» ASSIGNMENT
What is needed is every line of the material that contains "center".

» PROVIDED ENTRIES
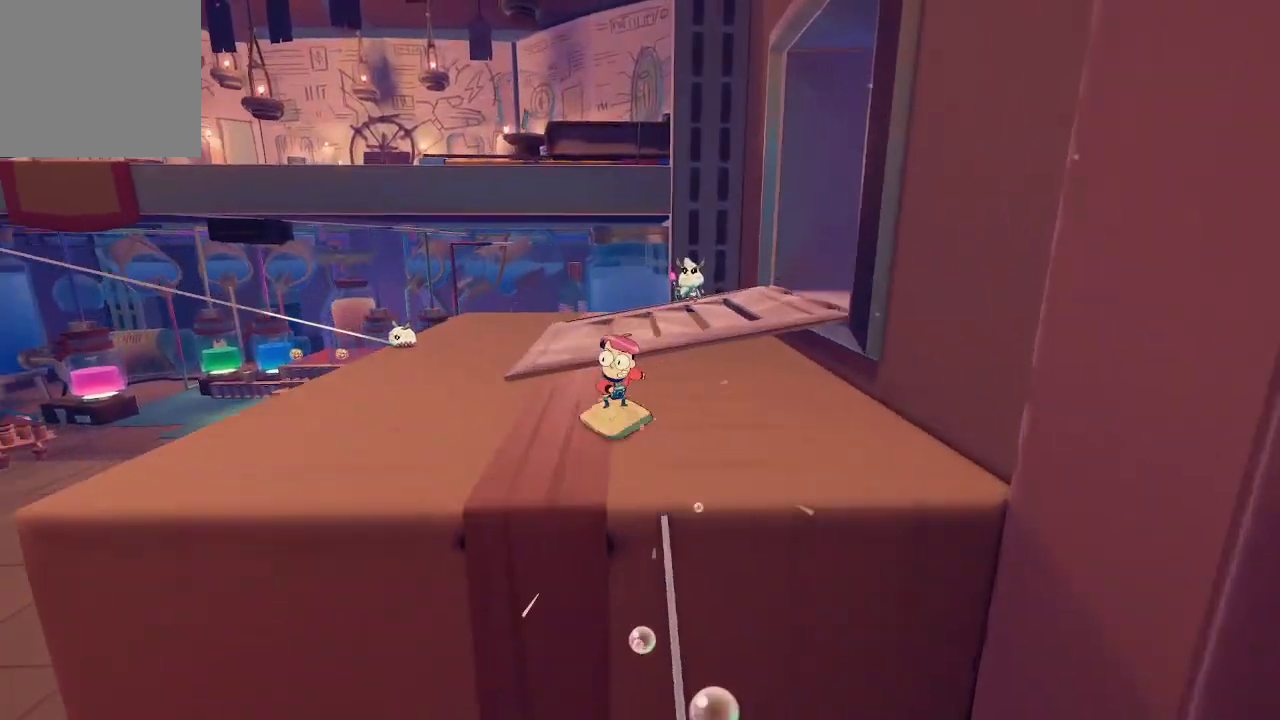
{"buttons": [], "left_stick": "center", "right_stick": "center", "events": [[100, "R1", "up"], [467, "left_stick", "center"]]}
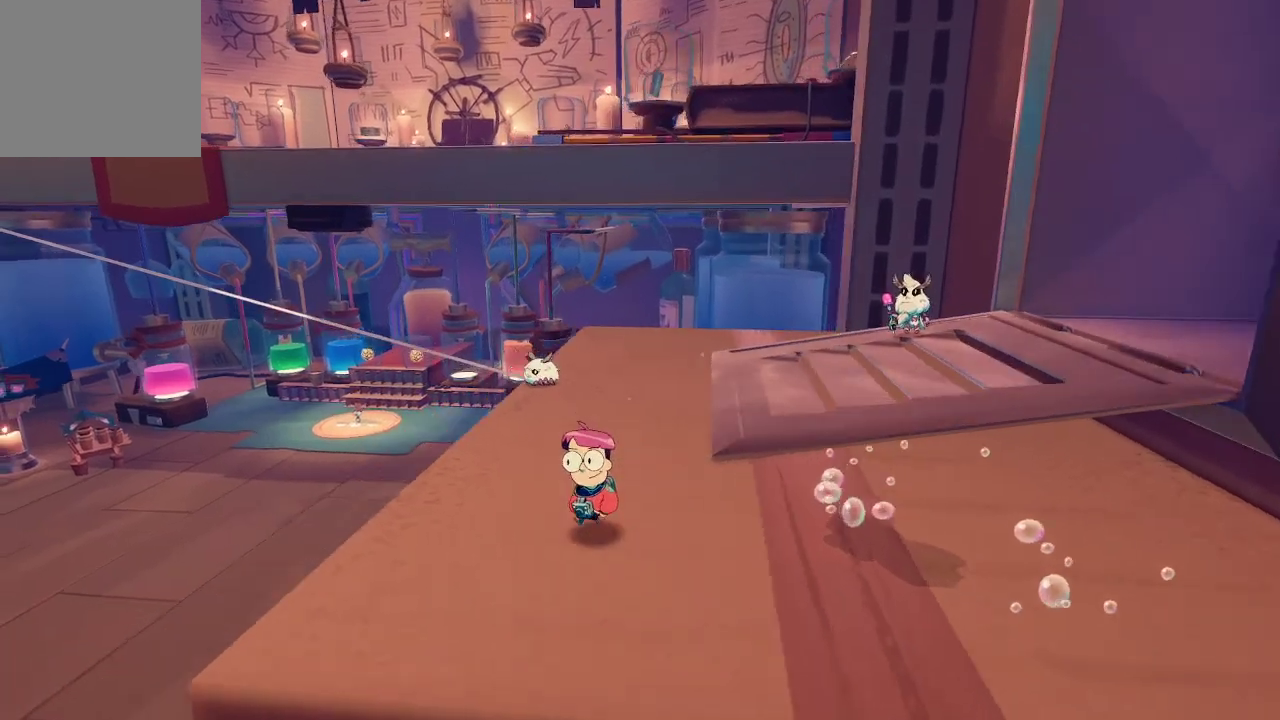
{"buttons": [], "left_stick": "up-right", "right_stick": "left", "events": [[100, "left_stick", "up-right"], [167, "right_stick", "left"]]}
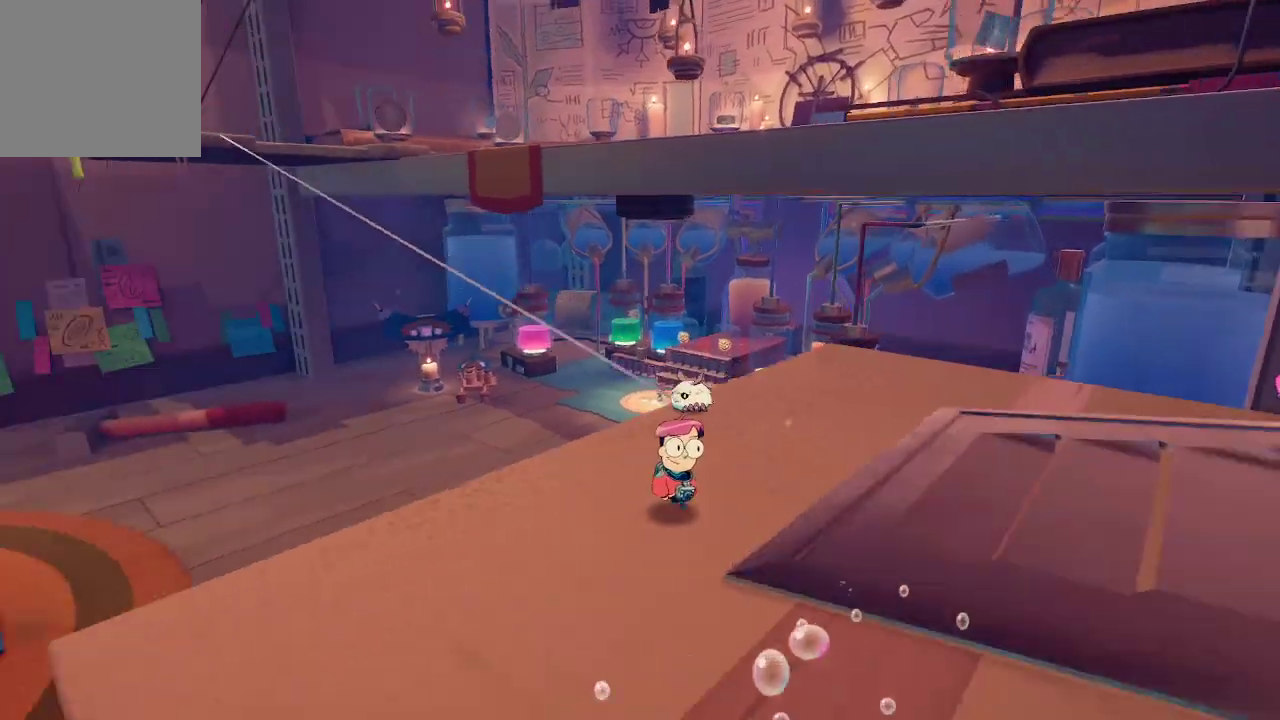
{"buttons": ["R1"], "left_stick": "up", "right_stick": "center", "events": [[133, "right_stick", "center"], [333, "R1", "down"], [400, "left_stick", "up"]]}
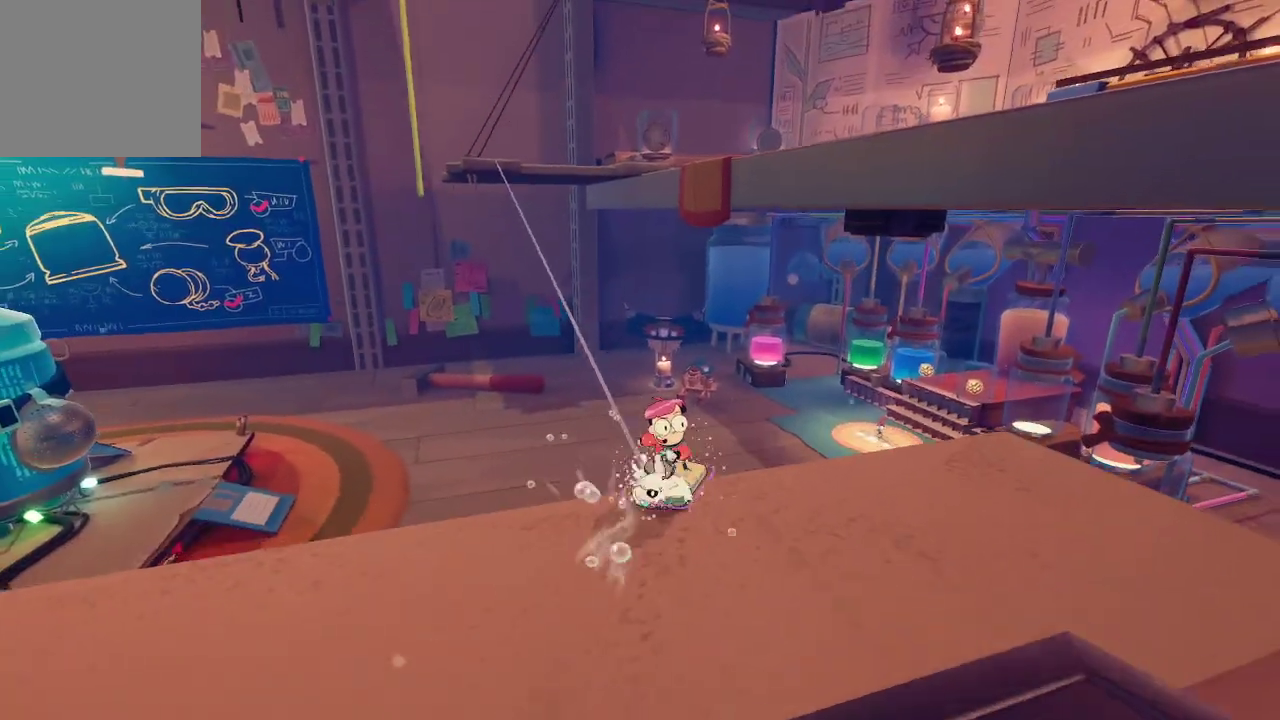
{"buttons": ["R1"], "left_stick": "up", "right_stick": "center", "events": []}
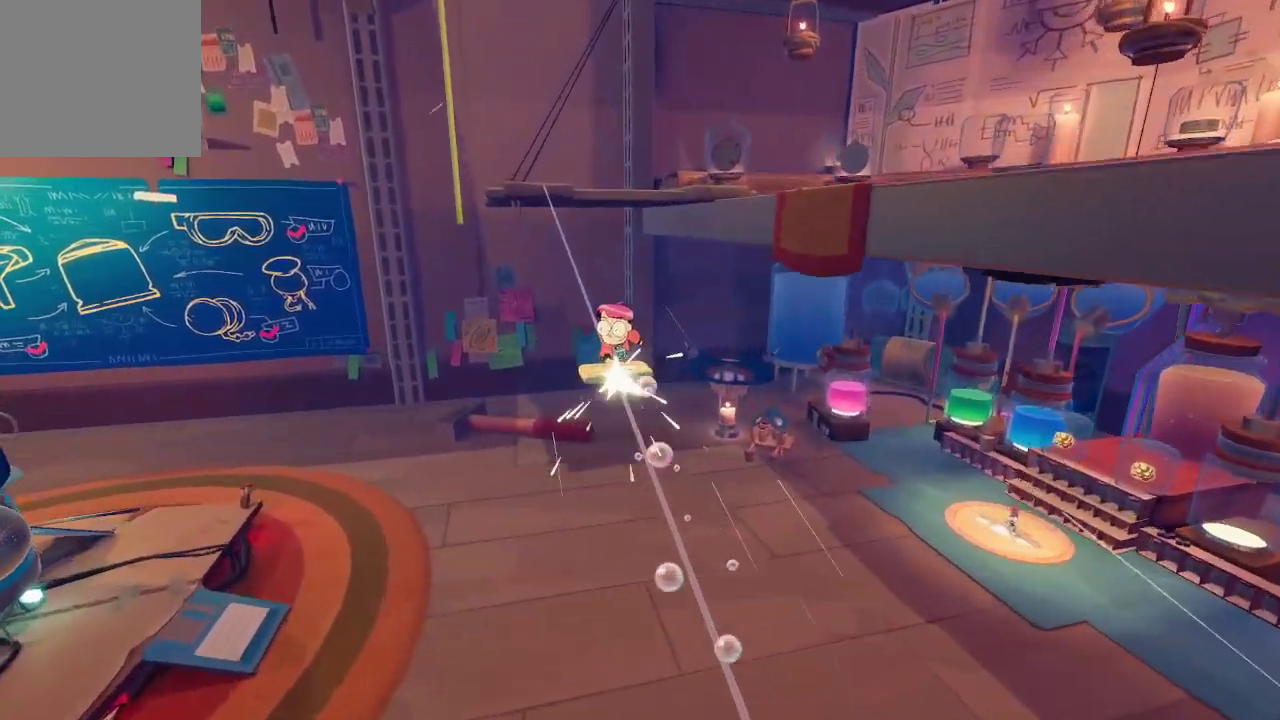
{"buttons": ["R1"], "left_stick": "up", "right_stick": "center", "events": []}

» SOLUTION BELOW
{"buttons": [], "left_stick": "center", "right_stick": "center", "events": [[100, "R1", "up"], [467, "left_stick", "center"]]}
{"buttons": ["R1"], "left_stick": "up", "right_stick": "center", "events": [[133, "right_stick", "center"], [333, "R1", "down"], [400, "left_stick", "up"]]}
{"buttons": ["R1"], "left_stick": "up", "right_stick": "center", "events": []}
{"buttons": ["R1"], "left_stick": "up", "right_stick": "center", "events": []}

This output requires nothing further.